Не знаю, были ли на свете такие любовники, чтобы, любя, не переставали мыслить и, мысля, не переставали любить?
Эта не покорённая страстью мысль была похожа на руль, которым мы направляли корабль свой в Дриандию[22], страну свободы и блаженства, где
Небывалое и единственное переживание мой философ оборвал словами:
— Ну, поплывём обратно!
8 апреля.
Был у Ставского, раненного ещё в декабре[23]. Теперь он ещё в постели. Нога болит. Когда он увидел меня, то стал восхищаться моей книгой «Жень-шень».
— Разве вы только теперь прочли?
— Я десять раз прочёл, — сказал Ставский, — а теперь только понял.
— Что же вы поняли?
— Сейчас я понял книгу как мучительный призыв, чтобы пришла настоящая женщина...
Тут я остановил его и сказал, что он верно понял и он не один так понял: женщина, для меня самая прекрасная во всём мире, прочтя «Жень-шень», пришла ко мне узнать, есть ли во мне живом хоть что-нибудь от того, который описан в книге. И вот она узнала меня во мне, и я узнал в ней ту, которую всю жизнь ожидал. И, узнав друг друга, мы соединились, и я объявил состояние войны за ту женщину и за свою любовь... И так в свои годы я начал новую жизнь.
Ставский был потрясён моим рассказом. И мне очень понравилось у него, что, когда я потом намекнул ему, с каким мещанством встретился я, воюя со старой семьёй за новую жизнь, он поправил меня:
— Это неправда, что они мещане, просто огорчённые люди.
«Откуда это у него?» — подумал я. И только подумал, вошли дети Ставского, почти взрослая девушка и совсем маленькие. И оказалось, что дети от трёх, сменяющих одна другую, женщин. Так вот, понял я, откуда у него взялось сочувствие к огорчению покидаемых женщин.

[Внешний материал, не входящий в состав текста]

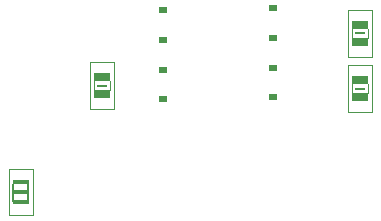
<source format=gko>
%FSLAX24Y24*%
%MOIN*%
G70*
G01*
G75*
G04 Layer_Color=16711935*
%ADD10C,0.0320*%
%ADD11R,0.0318X0.0079*%
%ADD12R,0.0476X0.0159*%
%ADD13C,0.0040*%
%ADD14C,0.0060*%
%ADD15R,0.0250X0.0240*%
%ADD16R,0.0575X0.0300*%
%ADD17R,0.0575X0.0295*%
%ADD18R,0.0560X0.0140*%
%ADD19C,0.0020*%
%ADD20O,0.1200X0.0600*%
%ADD21C,0.0591*%
%ADD22R,0.0591X0.0591*%
G04:AMPARAMS|DCode=23|XSize=66mil|YSize=66mil|CornerRadius=0mil|HoleSize=0mil|Usage=FLASHONLY|Rotation=270.000|XOffset=0mil|YOffset=0mil|HoleType=Round|Shape=Octagon|*
%AMOCTAGOND23*
4,1,8,-0.0165,-0.0330,0.0165,-0.0330,0.0330,-0.0165,0.0330,0.0165,0.0165,0.0330,-0.0165,0.0330,-0.0330,0.0165,-0.0330,-0.0165,-0.0165,-0.0330,0.0*
%
%ADD23OCTAGOND23*%

%ADD24R,0.0600X0.0520*%
%ADD25R,0.0630X0.0520*%
%ADD26C,0.0100*%
%ADD27C,0.0260*%
%ADD28C,0.0079*%
%ADD29C,0.0050*%
%ADD30C,0.0080*%
%ADD31R,0.2601X0.0240*%
%ADD32O,0.1280X0.0680*%
%ADD33C,0.0671*%
%ADD34R,0.0671X0.0671*%
G04:AMPARAMS|DCode=35|XSize=74mil|YSize=74mil|CornerRadius=0mil|HoleSize=0mil|Usage=FLASHONLY|Rotation=270.000|XOffset=0mil|YOffset=0mil|HoleType=Round|Shape=Octagon|*
%AMOCTAGOND35*
4,1,8,-0.0185,-0.0370,0.0185,-0.0370,0.0370,-0.0185,0.0370,0.0185,0.0185,0.0370,-0.0185,0.0370,-0.0370,0.0185,-0.0370,-0.0185,-0.0185,-0.0370,0.0*
%
%ADD35OCTAGOND35*%

%ADD36R,0.0680X0.0600*%
%ADD37R,0.0710X0.0600*%
D11*
X549Y4800D02*
D03*
X9149Y4700D02*
D03*
Y6550D02*
D03*
D12*
X-2148Y1251D02*
D03*
D13*
X810Y4650D02*
Y4940D01*
X290Y4650D02*
Y4950D01*
X9410Y4550D02*
Y4840D01*
X8890Y4550D02*
Y4850D01*
X9410Y6400D02*
Y6690D01*
X8890Y6400D02*
Y6700D01*
D14*
X-2400Y970D02*
Y1530D01*
X-1900Y970D02*
Y1530D01*
D15*
X6264Y4420D02*
D03*
Y5400D02*
D03*
Y6394D02*
D03*
Y7374D02*
D03*
X2575Y7306D02*
D03*
Y6326D02*
D03*
Y5333D02*
D03*
Y4353D02*
D03*
D16*
X547Y4510D02*
D03*
X9147Y4410D02*
D03*
Y6260D02*
D03*
D17*
X547Y5082D02*
D03*
X9147Y4982D02*
D03*
Y6832D02*
D03*
D18*
X-2150Y1590D02*
D03*
Y910D02*
D03*
D19*
X160Y4020D02*
X937D01*
X160Y5577D02*
X937D01*
Y4020D02*
Y5577D01*
X160Y4020D02*
Y5577D01*
X8760Y3920D02*
X9537D01*
X8760Y5477D02*
X9537D01*
Y3920D02*
Y5477D01*
X8760Y3920D02*
Y5477D01*
Y5770D02*
X9537D01*
X8760Y7327D02*
X9537D01*
Y5770D02*
Y7327D01*
X8760Y5770D02*
Y7327D01*
X-2537Y2030D02*
X-1760D01*
X-2537Y473D02*
X-1760D01*
X-2537D02*
Y2030D01*
X-1760Y473D02*
Y2030D01*
M02*

</source>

Когда мы расставались, он сказал мне, что если надо будет в чём-нибудь помочь — он поможет.
— Да мне, — сказал я, — это едва ли...
— Я думал не о вас, — ответил он, — а о вашем новом друге.
Сегодня, когда я шёл к Ставскому по Крымскому мосту, моросил тёплый весенний дождик, «серые слёзы весны». Я мечтал о том блаженстве, когда мы уедем в Тяжино, когда я буду через несколько дней вводить Л-ю в свои владения, и называть не виданных ею, не слыханных птиц, и показывать зверушек, и следы их на грязном снегу, и что это будет похоже на рай, когда Адам стал давать имена животным. И тут вспомнилось библейское грехопадение, и в отношении себя протест: не может быть грехопадения!
«И во всяком случае, — раздумывал я, — мы столько намучились и так поздно встретились, что нам надо обойтись без греха, а если то и может быть «грехом», то преодолеем и грех».
Мы сами, конечно, можем где-то ошибаться, но людей в нашем положении легко можно представить себе преодолевающими обычные разочарования друг в друге и последующий плен.
«Может быть, я сделаю эту ошибку? — Нет! Я-то не сделаю. Вот разве она? Ну, уж только не она!» И я погрузился в раздумье о её замечательных письмах и её прекрасной любви, и девственной, и умной, и жертвенной, и обогащающей.